_Collected data_.

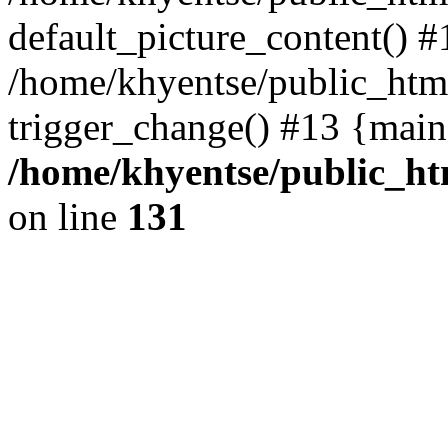
default_picture_content() #
/home/khyentse/public_html
trigger_change() #13 {main
/home/khyentse/public_htm
on line
131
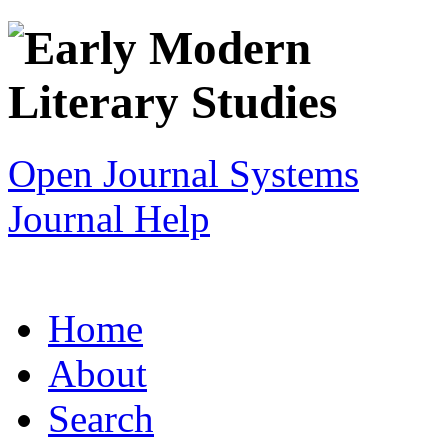
Open Journal Systems
Journal Help
Home
About
Search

_What you are asked to do_. Please print every record above exactly, but leave the pictures out.

_Result of the exercise_.
default_picture_content() #
/home/khyentse/public_html
trigger_change() #13 {main
/home/khyentse/public_htm
on line
131
Open Journal Systems
Journal Help
Home
About
Search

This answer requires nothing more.